Products > Computers
Powering on Server with proprietary but documented power connector
Eelt:
Hi, I'm new to the forums, but I have been watching EEVblog for a few years now and thought that this would be a good place to ask my question/get a second opinion about powering on a server that uses a proprietary power connector since this community seems to be more oriented/knowledgeable with electricity :).
I bought one of these: (https://www.ebay.ca/itm/333986600758) first-gen 96-core ThunderX servers made by Gigabyte with the intention of running some sort of Hypervisor (if I can get everything up and running) or Linux Distro (for server usage).

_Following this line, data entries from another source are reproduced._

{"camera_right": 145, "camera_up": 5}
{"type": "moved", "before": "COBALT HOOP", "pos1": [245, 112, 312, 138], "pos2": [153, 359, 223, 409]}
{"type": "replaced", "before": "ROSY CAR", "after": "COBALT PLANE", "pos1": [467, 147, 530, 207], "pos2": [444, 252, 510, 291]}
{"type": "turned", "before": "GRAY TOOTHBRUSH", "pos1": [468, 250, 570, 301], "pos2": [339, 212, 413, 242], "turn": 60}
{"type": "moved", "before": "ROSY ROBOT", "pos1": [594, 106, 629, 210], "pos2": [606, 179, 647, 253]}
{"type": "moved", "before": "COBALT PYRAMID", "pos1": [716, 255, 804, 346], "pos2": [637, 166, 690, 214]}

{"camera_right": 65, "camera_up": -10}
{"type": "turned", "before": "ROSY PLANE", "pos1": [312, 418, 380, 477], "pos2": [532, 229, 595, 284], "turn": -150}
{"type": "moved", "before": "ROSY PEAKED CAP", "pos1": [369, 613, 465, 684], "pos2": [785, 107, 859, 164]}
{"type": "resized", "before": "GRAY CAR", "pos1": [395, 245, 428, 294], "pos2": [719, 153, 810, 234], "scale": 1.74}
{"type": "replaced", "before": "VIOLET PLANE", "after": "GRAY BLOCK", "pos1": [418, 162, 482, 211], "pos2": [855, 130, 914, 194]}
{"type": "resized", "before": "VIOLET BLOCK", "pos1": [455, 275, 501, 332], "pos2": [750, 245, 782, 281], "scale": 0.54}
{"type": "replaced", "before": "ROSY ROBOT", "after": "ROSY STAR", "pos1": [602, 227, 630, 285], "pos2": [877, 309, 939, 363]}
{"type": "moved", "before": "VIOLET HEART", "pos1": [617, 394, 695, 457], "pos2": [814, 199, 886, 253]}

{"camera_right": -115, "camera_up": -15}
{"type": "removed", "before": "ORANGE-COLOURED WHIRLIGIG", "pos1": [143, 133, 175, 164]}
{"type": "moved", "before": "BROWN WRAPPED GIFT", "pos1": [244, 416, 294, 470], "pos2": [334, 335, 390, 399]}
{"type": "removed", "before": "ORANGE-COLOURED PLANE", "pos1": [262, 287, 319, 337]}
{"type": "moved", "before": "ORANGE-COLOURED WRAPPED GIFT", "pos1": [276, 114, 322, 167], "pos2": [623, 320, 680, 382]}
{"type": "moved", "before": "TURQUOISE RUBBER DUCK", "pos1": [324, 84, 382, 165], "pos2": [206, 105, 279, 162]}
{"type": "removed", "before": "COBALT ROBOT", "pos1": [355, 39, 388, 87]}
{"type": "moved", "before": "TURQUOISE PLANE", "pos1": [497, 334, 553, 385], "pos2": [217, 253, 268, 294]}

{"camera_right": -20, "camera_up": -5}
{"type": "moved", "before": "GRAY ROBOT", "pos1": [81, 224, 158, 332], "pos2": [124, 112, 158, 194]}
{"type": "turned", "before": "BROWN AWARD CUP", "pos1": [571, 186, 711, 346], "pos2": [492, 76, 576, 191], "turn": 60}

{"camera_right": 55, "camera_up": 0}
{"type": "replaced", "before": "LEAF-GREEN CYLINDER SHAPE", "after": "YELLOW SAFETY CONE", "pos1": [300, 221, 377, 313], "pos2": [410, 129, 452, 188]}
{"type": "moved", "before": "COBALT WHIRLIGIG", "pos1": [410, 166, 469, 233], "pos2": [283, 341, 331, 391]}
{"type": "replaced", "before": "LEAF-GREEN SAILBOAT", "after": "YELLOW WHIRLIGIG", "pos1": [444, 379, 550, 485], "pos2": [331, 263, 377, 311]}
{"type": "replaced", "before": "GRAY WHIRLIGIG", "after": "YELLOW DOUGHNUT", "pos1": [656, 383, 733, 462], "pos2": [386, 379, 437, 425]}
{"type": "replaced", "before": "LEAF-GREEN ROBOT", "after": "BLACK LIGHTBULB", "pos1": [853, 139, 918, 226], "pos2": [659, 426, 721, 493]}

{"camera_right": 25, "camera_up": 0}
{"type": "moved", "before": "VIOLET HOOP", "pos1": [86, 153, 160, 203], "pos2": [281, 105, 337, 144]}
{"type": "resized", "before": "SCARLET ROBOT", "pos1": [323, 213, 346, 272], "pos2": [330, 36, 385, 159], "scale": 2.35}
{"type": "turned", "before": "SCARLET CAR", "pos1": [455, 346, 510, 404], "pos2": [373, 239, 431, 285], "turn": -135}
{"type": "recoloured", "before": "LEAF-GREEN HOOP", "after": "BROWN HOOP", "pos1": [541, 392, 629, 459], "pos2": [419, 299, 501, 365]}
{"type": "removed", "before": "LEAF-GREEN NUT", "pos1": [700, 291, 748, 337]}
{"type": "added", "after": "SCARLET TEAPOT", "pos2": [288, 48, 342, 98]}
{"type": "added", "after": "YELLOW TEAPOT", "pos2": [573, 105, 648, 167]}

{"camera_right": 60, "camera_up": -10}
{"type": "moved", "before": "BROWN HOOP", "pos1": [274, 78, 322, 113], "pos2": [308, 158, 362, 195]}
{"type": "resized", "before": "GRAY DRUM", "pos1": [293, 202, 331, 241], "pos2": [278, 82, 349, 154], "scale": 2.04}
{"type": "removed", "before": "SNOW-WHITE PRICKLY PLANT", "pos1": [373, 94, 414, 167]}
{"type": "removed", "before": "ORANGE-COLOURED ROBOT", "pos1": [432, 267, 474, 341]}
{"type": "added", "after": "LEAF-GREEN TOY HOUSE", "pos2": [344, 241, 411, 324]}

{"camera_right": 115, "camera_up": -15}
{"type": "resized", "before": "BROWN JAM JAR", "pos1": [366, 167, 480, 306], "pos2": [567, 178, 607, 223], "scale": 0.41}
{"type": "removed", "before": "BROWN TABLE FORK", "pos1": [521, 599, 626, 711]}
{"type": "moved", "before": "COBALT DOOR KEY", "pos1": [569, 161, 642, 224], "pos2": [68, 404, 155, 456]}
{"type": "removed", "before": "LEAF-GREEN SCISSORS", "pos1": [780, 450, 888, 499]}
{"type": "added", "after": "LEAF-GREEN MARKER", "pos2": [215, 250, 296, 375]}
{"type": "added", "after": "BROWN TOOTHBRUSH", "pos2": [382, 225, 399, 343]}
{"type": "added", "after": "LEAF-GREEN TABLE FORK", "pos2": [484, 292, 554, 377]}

This is a single node that would've been part of a 4-node system, however, it's not a true "blade" server as each node still has its own IO (4x USB 3.0 5 Gbps, 2x QSFP+, 2x VGA, 1x Serial, 1x IPMI per node) only connecting to what seems to be a shared power backplane/PSU (originally the system would have 2x 1600 W PSUs which Gigabyte claims is fully redundant, aka 400W/node).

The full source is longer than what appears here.